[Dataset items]
##########
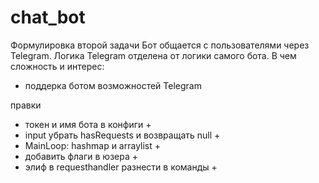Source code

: # chat_bot
Формулировка второй задачи
Бот общается с пользователями через Telegram. 
Логика Telegram отделена от логики самого бота.
В чем сложность и интерес:
- поддерка ботом возможностей Telegram 


правки
- токен и имя бота в конфиги +
- input убрать hasRequests и возвращать null +
- MainLoop: hashmap и arraylist +
- добавить флаги в юзера +
- элиф в requesthandler разнести в команды +
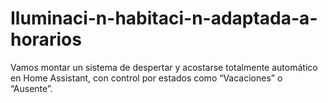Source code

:# Iluminaci-n-habitaci-n-adaptada-a-horarios
Vamos montar un sistema de despertar y acostarse totalmente automático en Home Assistant,  con control por estados como “Vacaciones” o “Ausente”.
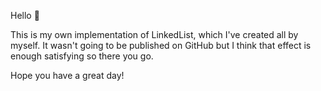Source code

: Hello 🙋

This is my own implementation of LinkedList<T>, which I've created all by myself.
It wasn't going to be published on GitHub but I think that effect is enough satisfying so there you go.

Hope you have a great day!
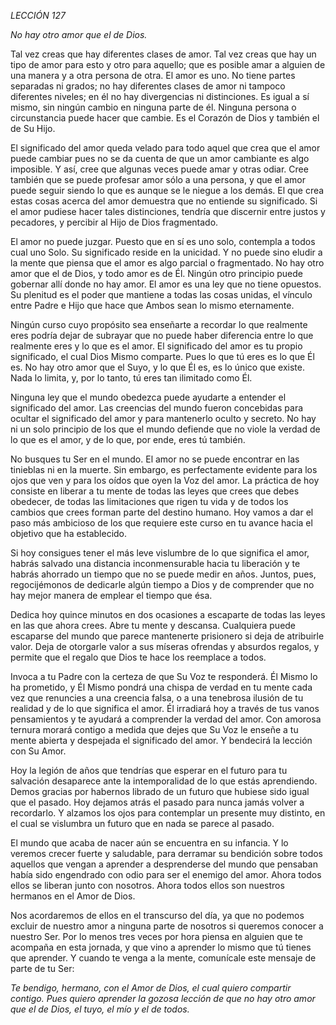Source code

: *LECCIÓN 127*

*No hay otro amor que el de Dios.*

Tal vez creas que hay diferentes clases de amor. Tal vez creas que hay un tipo de amor para esto y otro para aquello; que es posible amar a alguien de una manera y a otra persona de otra. El amor es uno. No tiene partes separadas ni grados; no hay diferentes clases de amor ni tampoco diferentes niveles; en él no hay divergencias ni distinciones. Es igual a sí mismo, sin ningún cambio en ninguna parte de él. Ninguna persona o circunstancia puede hacer que cambie. Es el Corazón de Dios y también el de Su Hijo.

El significado del amor queda velado para todo aquel que crea que el amor puede cambiar pues no se da cuenta de que un amor cambiante es algo imposible. Y así, cree que algunas veces puede amar y otras odiar. Cree también que se puede profesar amor sólo a una persona, y que el amor puede seguir siendo lo que es aunque se le niegue a los demás. El que crea estas cosas acerca del amor demuestra que no entiende su significado. Si el amor pudiese hacer tales distinciones, tendría que discernir entre justos y pecadores, y percibir al Hijo de Dios fragmentado.

El amor no puede juzgar. Puesto que en sí es uno solo, contempla a todos cual uno Solo. Su significado reside en la unicidad. Y no puede sino eludir a la mente que piensa que el amor es algo parcial o fragmentado. No hay otro amor que el de Dios, y todo amor es de Él. Ningún otro principio puede gobernar allí donde no hay amor. El amor es una ley que no tiene opuestos. Su plenitud es el poder que mantiene a todas las cosas unidas, el vínculo entre Padre e Hijo que hace que Ambos sean lo mismo eternamente.

Ningún curso cuyo propósito sea enseñarte a recordar lo que realmente eres podría dejar de subrayar que no puede haber diferencia entre lo que realmente eres y lo que es el amor. El significado del amor es tu propio significado, el cual Dios Mismo comparte. Pues lo que tú eres es lo que Él es. No hay otro amor que el Suyo, y lo que Él es, es lo único que existe. Nada lo limita, y, por lo tanto, tú eres tan ilimitado como Él.

Ninguna ley que el mundo obedezca puede ayudarte a entender el significado del amor. Las creencias del mundo fueron concebidas para ocultar el significado del amor y para mantenerlo oculto y secreto. No hay ni un solo principio de los que el mundo defiende que no viole la verdad de lo que es el amor, y de lo que, por ende, eres tú también.

No busques tu Ser en el mundo. El amor no se puede encontrar en las tinieblas ni en la muerte. Sin embargo, es perfectamente evidente para los ojos que ven y para los oídos que oyen la Voz del amor. La práctica de hoy consiste en liberar a tu mente de todas las leyes que crees que debes obedecer, de todas las limitaciones que rigen tu vida y de todos los cambios que crees forman parte del destino humano. Hoy vamos a dar el paso más ambicioso de los que requiere este curso en tu avance hacia el objetivo que ha establecido.

Si hoy consigues tener el más leve vislumbre de lo que significa el amor, habrás salvado una distancia inconmensurable hacia tu liberación y te habrás ahorrado un tiempo que no se puede medir en años. Juntos, pues, regocijémonos de dedicarle algún tiempo a Dios y de comprender que no hay mejor manera de emplear el tiempo que ésa.

Dedica hoy quince minutos en dos ocasiones a escaparte de todas las leyes en las que ahora crees. Abre tu mente y descansa. Cualquiera puede escaparse del mundo que parece mantenerte prisionero si deja de atribuirle valor. Deja de otorgarle valor a sus míseras ofrendas y absurdos regalos, y permite que el regalo que Dios te hace los reemplace a todos.

Invoca a tu Padre con la certeza de que Su Voz te responderá. Él Mismo lo ha prometido, y Él Mismo pondrá una chispa de verdad en tu mente cada vez que renuncies a una creencia falsa, o a una tenebrosa ilusión de tu realidad y de lo que significa el amor. Él irradiará hoy a través de tus vanos pensamientos y te ayudará a comprender la verdad del amor. Con amorosa ternura morará contigo a medida que dejes que Su Voz le enseñe a tu mente abierta y despejada el significado del amor. Y bendecirá la lección con Su Amor.

Hoy la legión de años que tendrías que esperar en el futuro para tu salvación desaparece ante la intemporalidad de lo que estás aprendiendo. Demos gracias por habernos librado de un futuro que hubiese sido igual que el pasado. Hoy dejamos atrás el pasado para nunca jamás volver a recordarlo. Y alzamos los ojos para contemplar un presente muy distinto, en el cual se vislumbra un futuro que en nada se parece al pasado.

El mundo que acaba de nacer aún se encuentra en su infancia. Y lo veremos crecer fuerte y saludable, para derramar su bendición sobre todos aquellos que vengan a aprender a desprenderse del mundo que pensaban había sido engendrado con odio para ser el enemigo del amor. Ahora todos ellos se liberan junto con nosotros. Ahora todos ellos son nuestros hermanos en el Amor de Dios.

Nos acordaremos de ellos en el transcurso del día, ya que no podemos excluir de nuestro amor a ninguna parte de nosotros si queremos conocer a nuestro Ser. Por lo menos tres veces por hora piensa en alguien que te acompaña en esta jornada, y que vino a aprender lo mismo que tú tienes que aprender. Y cuando te venga a la mente, comunícale este mensaje de parte de tu Ser:

_Te bendigo, hermano, con el Amor de Dios, el cual quiero compartir contigo. Pues quiero aprender la gozosa lección de que no hay otro amor que el de Dios, el tuyo, el mío y el de todos._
##########
*Required work*:
Copy nothing but the lines from the top of the data down to the line containing "- MainLoop: hashmap и arraylist +", and leave the pictures out.

*The completed task*:
Source code

: # chat_bot
Формулировка второй задачи
Бот общается с пользователями через Telegram. 
Логика Telegram отделена от логики самого бота.
В чем сложность и интерес:
- поддерка ботом возможностей Telegram 


правки
- токен и имя бота в конфиги +
- input убрать hasRequests и возвращать null +
- MainLoop: hashmap и arraylist +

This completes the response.